Task details -
Extract each line of the items below in which the string "instrument" appears.

*** Available data

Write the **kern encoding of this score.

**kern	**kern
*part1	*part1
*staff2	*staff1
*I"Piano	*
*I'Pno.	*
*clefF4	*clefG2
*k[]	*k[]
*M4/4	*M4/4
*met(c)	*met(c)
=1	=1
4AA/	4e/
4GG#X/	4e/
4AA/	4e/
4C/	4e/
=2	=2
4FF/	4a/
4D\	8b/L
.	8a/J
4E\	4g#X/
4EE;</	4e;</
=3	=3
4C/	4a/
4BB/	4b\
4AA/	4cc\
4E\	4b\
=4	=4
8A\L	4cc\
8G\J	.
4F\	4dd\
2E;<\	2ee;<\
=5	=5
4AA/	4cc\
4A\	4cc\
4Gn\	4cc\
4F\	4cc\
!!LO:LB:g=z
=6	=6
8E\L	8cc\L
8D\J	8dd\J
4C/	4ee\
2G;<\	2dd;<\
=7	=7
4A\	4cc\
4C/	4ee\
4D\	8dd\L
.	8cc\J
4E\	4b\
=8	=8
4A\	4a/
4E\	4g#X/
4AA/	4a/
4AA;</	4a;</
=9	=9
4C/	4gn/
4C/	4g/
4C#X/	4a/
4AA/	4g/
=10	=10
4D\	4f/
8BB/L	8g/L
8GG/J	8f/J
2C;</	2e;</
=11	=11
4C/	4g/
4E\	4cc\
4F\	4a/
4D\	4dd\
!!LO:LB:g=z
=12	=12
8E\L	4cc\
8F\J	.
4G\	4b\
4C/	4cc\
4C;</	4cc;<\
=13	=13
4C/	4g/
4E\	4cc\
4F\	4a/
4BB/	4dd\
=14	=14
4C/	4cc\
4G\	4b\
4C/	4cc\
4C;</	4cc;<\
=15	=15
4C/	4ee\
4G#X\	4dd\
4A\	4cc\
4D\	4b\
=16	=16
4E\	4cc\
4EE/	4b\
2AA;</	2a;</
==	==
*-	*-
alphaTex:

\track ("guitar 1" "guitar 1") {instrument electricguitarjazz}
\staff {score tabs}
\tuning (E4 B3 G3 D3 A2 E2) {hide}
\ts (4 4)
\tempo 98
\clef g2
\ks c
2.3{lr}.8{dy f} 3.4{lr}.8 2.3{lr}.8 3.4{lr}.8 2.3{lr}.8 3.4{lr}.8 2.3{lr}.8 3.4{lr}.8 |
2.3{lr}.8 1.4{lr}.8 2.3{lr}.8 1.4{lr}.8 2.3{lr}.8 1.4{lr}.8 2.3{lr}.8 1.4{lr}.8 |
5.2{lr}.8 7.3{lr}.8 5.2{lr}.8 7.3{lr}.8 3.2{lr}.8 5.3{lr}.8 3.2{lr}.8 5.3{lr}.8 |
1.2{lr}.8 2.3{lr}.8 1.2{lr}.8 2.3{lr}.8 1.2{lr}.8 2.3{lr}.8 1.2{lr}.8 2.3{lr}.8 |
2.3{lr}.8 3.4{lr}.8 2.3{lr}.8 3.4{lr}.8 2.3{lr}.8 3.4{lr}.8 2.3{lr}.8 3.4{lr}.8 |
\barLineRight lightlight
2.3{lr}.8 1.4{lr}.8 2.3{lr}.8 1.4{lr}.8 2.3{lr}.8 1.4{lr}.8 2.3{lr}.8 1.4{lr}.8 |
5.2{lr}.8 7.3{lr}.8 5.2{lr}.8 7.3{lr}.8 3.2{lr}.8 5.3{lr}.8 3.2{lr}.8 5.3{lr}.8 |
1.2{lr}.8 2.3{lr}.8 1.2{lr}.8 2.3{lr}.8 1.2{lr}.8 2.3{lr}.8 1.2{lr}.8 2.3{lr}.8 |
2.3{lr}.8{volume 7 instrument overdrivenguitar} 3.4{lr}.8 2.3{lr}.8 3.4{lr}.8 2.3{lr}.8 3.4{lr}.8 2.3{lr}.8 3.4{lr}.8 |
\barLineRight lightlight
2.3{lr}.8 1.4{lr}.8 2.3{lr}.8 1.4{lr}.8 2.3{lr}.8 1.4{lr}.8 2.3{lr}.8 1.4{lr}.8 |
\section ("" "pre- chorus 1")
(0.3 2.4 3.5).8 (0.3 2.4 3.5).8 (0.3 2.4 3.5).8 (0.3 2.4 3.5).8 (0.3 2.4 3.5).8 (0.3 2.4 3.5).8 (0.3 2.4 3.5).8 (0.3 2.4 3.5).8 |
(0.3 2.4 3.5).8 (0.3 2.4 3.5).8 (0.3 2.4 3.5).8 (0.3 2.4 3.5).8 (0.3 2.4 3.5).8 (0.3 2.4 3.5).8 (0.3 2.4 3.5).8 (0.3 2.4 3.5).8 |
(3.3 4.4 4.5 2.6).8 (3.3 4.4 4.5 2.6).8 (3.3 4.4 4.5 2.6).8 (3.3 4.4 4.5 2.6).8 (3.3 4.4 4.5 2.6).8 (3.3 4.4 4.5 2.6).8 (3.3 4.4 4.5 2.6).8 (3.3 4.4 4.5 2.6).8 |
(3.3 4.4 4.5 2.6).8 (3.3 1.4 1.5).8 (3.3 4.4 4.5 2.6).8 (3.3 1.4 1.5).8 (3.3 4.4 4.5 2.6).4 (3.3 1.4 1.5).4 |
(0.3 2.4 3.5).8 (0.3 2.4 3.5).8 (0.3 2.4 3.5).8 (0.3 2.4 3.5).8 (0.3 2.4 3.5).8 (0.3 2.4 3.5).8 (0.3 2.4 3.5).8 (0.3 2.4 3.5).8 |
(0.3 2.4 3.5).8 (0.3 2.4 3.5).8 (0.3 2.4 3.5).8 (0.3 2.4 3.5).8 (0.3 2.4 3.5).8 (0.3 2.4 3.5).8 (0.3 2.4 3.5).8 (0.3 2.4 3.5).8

******

Result of this exercise -
\track ("guitar 1" "guitar 1") {instrument electricguitarjazz}
2.3{lr}.8{volume 7 instrument overdrivenguitar} 3.4{lr}.8 2.3{lr}.8 3.4{lr}.8 2.3{lr}.8 3.4{lr}.8 2.3{lr}.8 3.4{lr}.8 |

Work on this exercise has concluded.